Mara Shainheit

Assistant Professor


Contact Information

Smith Hall, Room No. 468A


B.S. Biology; Lafayette College, Easton, PA
Ph.D. Immunology; Sackler School of Graduate Biomedical Sciences, Tufts University, Boston, MA

Areas of Expertise

Bacterial pathogenesis, host-pathogen interactions

Research Interests

Streptococcus pneumoniae (the pneumococcus) is a Gram-positive bacterium that typically colonizes the upper respiratory tract asymptomatically, but can also cause invasive diseases such as acute otitis media, pneumonia, meningitis and sepsis. As a consequence of these pneumococcal diseases, approximately one million children, primarily in developing parts of the world, die each year. My laboratory examines various aspects of pneumococcal disease pathogenesis with an emphasis on understanding the interface between this pathogen and the host immune response. Through our research, we hope to shed light on the biology of this potentially devastating bacterial pathogen and anticipate that our insights will inform the development of improved therapeutic interventions.

A first line host defense strategy against pneumococcal infection is the recruitment and action of innate immune cells. Neutrophils are a key component of this initial response. The primary means by which neutrophils kill invading pneumococci is through the concerted action of various serine proteases, although the underlying mechanisms of this process remain uncharacterized. Using a combination of genetic and biochemical approaches, my laboratory aims to address two main questions:
1) What factors does pneumococcus utilize to resist killing by neutrophil serine proteases (NSPs)?
2) What pneumococcal factors are targeted by NSPs that result in bacterial death?

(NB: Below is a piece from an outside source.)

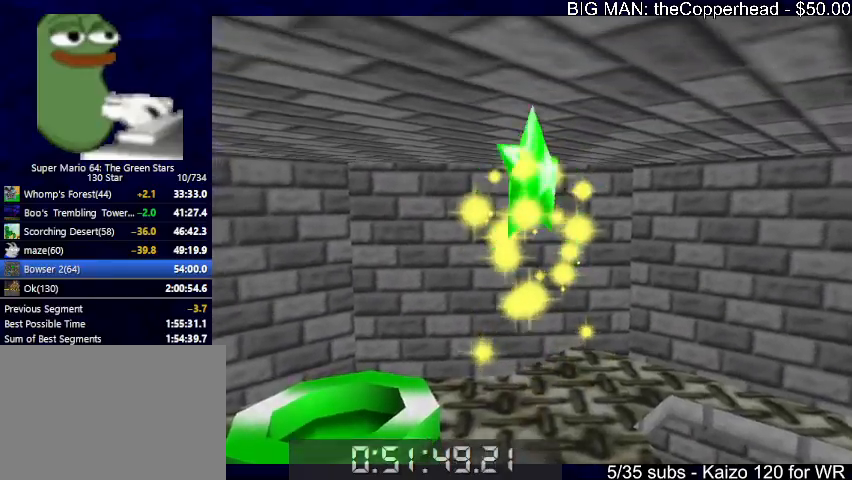
{"keys": [], "events": []}
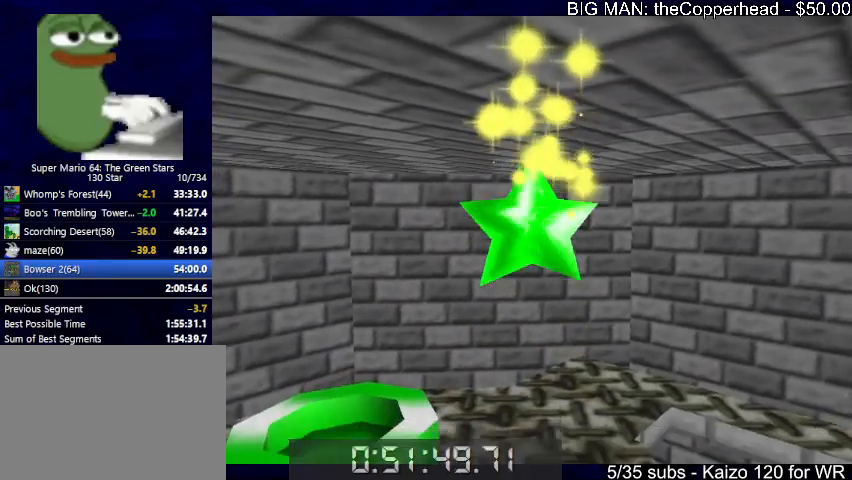
{"keys": [], "events": []}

In addition to neutrophils, the complement system is a critical component of the innate immune system required for killing blood-borne pathogens such as pneumococcus. An important first step in complement-mediated killing of pneumococcus is the deposition of a key protein, C3, on the bacterial cell surface. By using a complex pool of S. pneumoniae mutants and high-throughput sequencing coupled with phenotypic assays, we will identify novel pneumococcal factors required for resisting C3 deposition and characterize the role of the identified factors in antagonizing this key immune process.

Recent Publications

Shainheit MG, Valentino MD, Gilmore MS and Camilli A. Mutations in pneumococcal cpsE generated via in vitro serial passaging reveals a potential mechanism of reduced encapsulation utilized by a conjunctival isolate. J Bacteriol. 2015 March 16. pii: JB.20602-14.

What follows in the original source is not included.